Here is the altimeter mounted on an electronics bay for the outboard rocket.
Update 2 April, 2006:
I've had an issue with the altimeter I've been trying to resolve for some time. The altimeter seems to intermittently fire the main channel charge. Twice now, I've had a rocket on the pad, armed the altimeter, then after a minute or so the main channel fired. The thing is, I haven't been able to reproduce the problem on the work bench. It seems to work fine for hours on end. The first unit I built has flown many times and never had the problem once. So I thought the problem was somewhere in the second altimeter itself. Last week, I built another new altimeter, and guess what, it did it too, but only once and on the work bench this time.

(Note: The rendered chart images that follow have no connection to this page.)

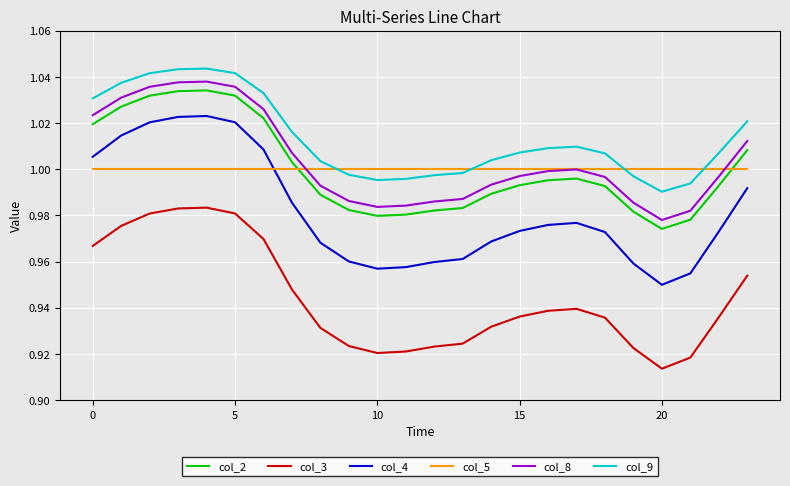

Which series has the widest spread of values?

col_4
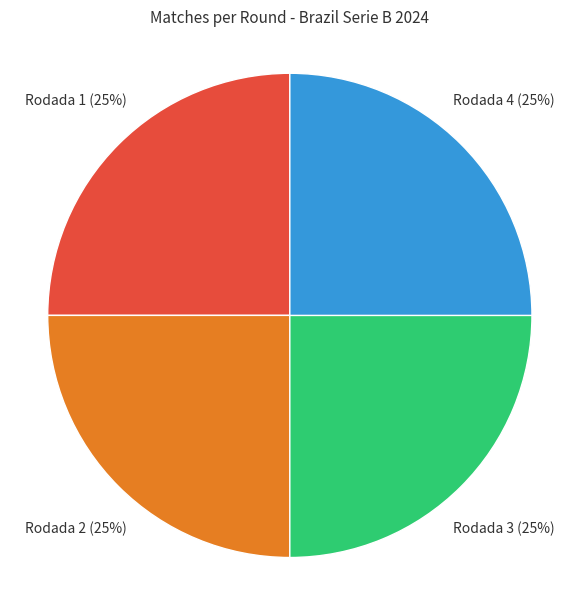

To the nearest percent, what portion does Rodada 2 represent?

25%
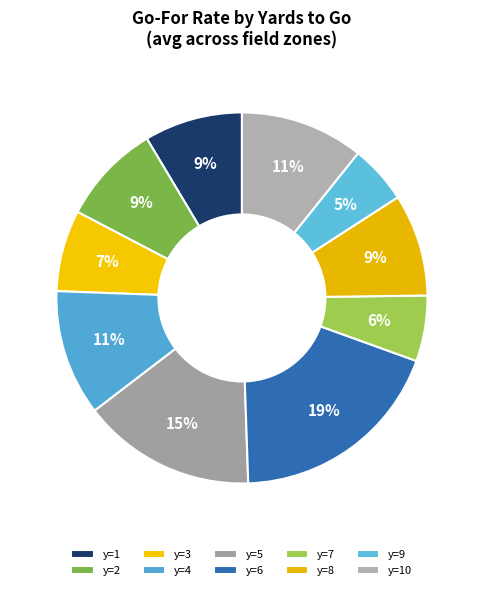

Does y=9 represent more than half of the total?

No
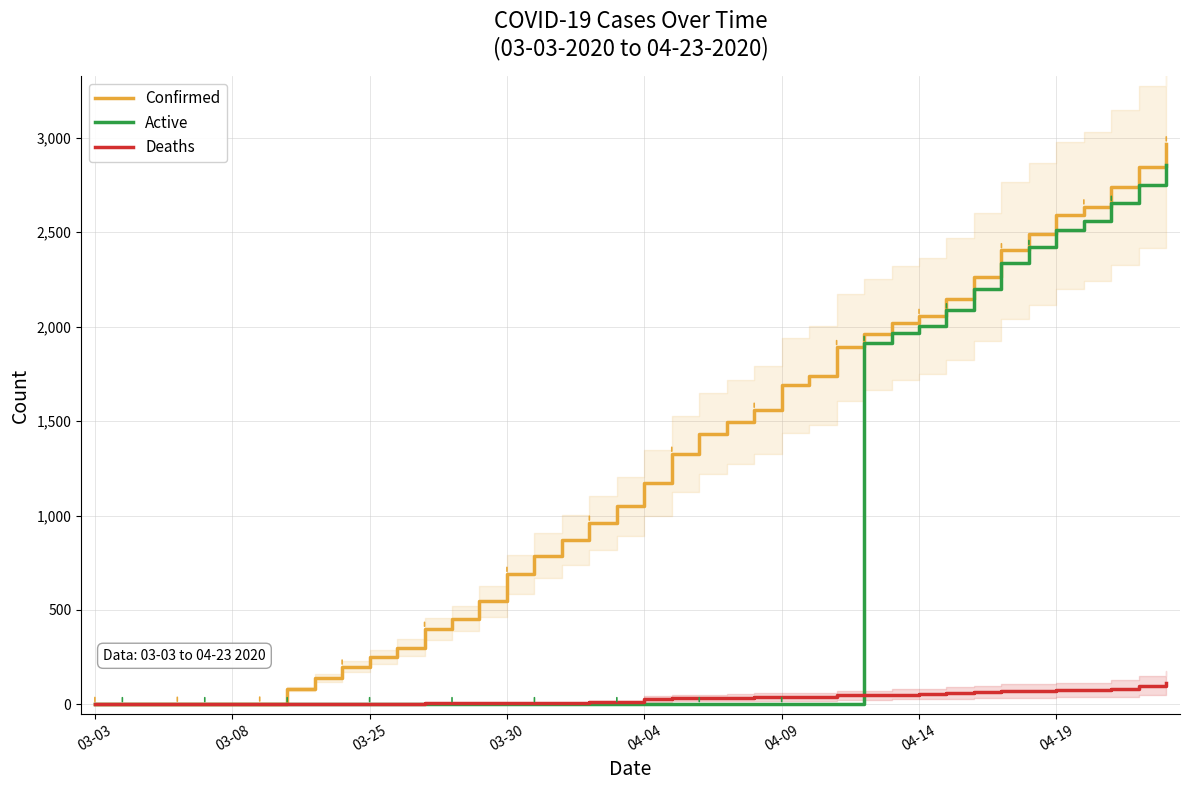

Reading left to right, list all the values displayed in this chart.

Confirmed: 1	1	1	2	3	3	3	81	139	199	251	299	399	454	545	690	788	871	961	1049	1171	1326	1433	1495	1559	1689	1741	1891	1960	2020	2056	2146	2264	2404	2491	2589	2636	2738	2846	2970
Active: 0	0	0	0	0	0	0	0	0	0	0	0	0	0	0	0	0	0	0	0	0	0	0	0	0	0	0	0	1913	1968	2002	2086	2200	2335	2421	2514	2561	2655	2749	2855
Deaths: 0	0	0	0	0	0	0	2	2	2	2	2	5	5	5	5	5	5	12	12	28	31	31	35	37	39	39	47	47	52	54	60	64	69	70	75	75	83	97	115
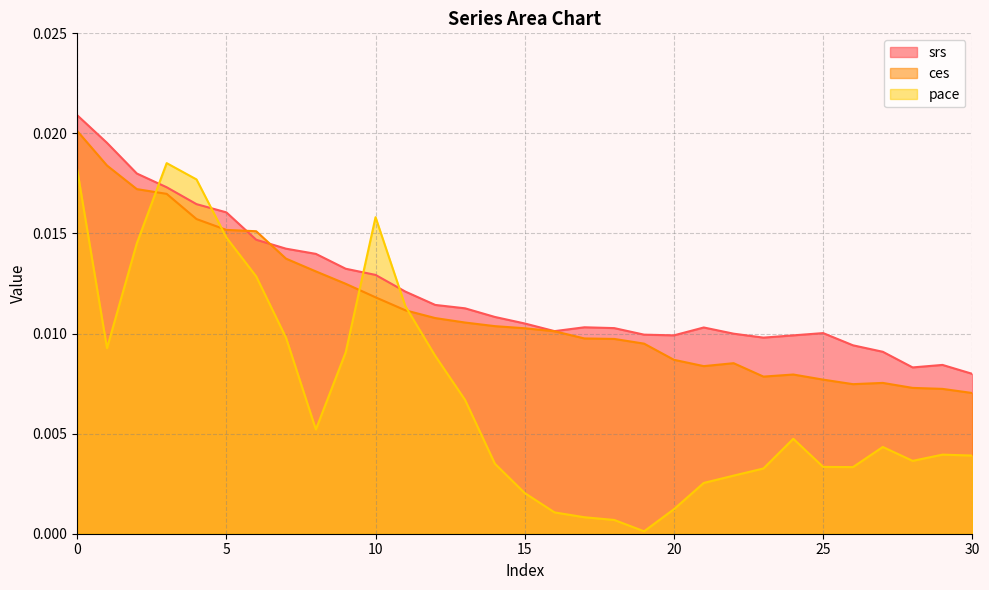

How many interior local peaks does the ces series have?

3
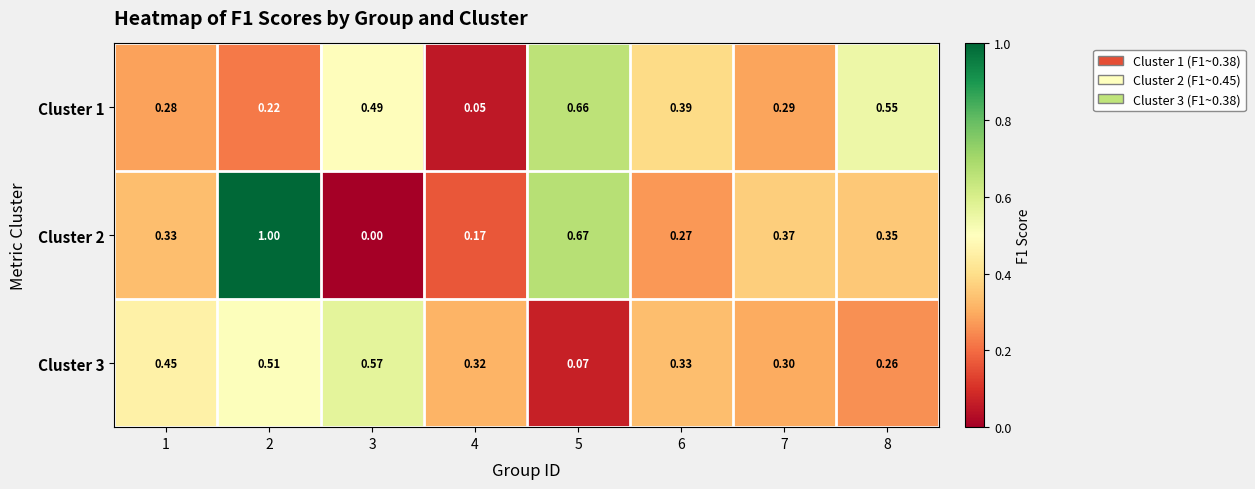

Is the value of Cluster 2 at 4 greater than the value of Cluster 1 at 5?

No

The problem is twofold: First; the reason I can't reproduce it on the work bench is that it only seems to do it upon first power up. It's like the pressure transducer has to warm up first. Once the unit has been on for a few minutes, it doesn't do it again, regardless of turning it off and back on again. What happens is the pressure transducer is drifting enough upon initial start up that it thinks it is in flight.
The second problem is in my code. Obviously the program isn't running quite as expected. Once lift off is detected, it should loop until apogee is reached, fire the apogee charge and then sample for main deployment altitude. I'll have to look at the code again at some point to figure out why it skips the apogee and goes into the main sub routine.
For the time being, I'm doing a work around. A longer warm up time when the altimeter is first turned on should help, I'm also increasing the altitude for lift off detection from 300' to 600'. Those two changes should prevent the altimeter from prematurely leaving the lift off detection routine. I'm also increasing the apogee detection variance, just in case the unit drifts some at apogee too.
The good news is, this isn't a problem that would threaten one of my flights because I use a main deployment via a PIRM 2, and the worst that would happen if I had early main deployment would be main chute deployment with the drogue at apogee. But if someone uses the altimeter with a more conventional dual deployment, it could cause serious damage if the main chute charge went off early. Just a heads up!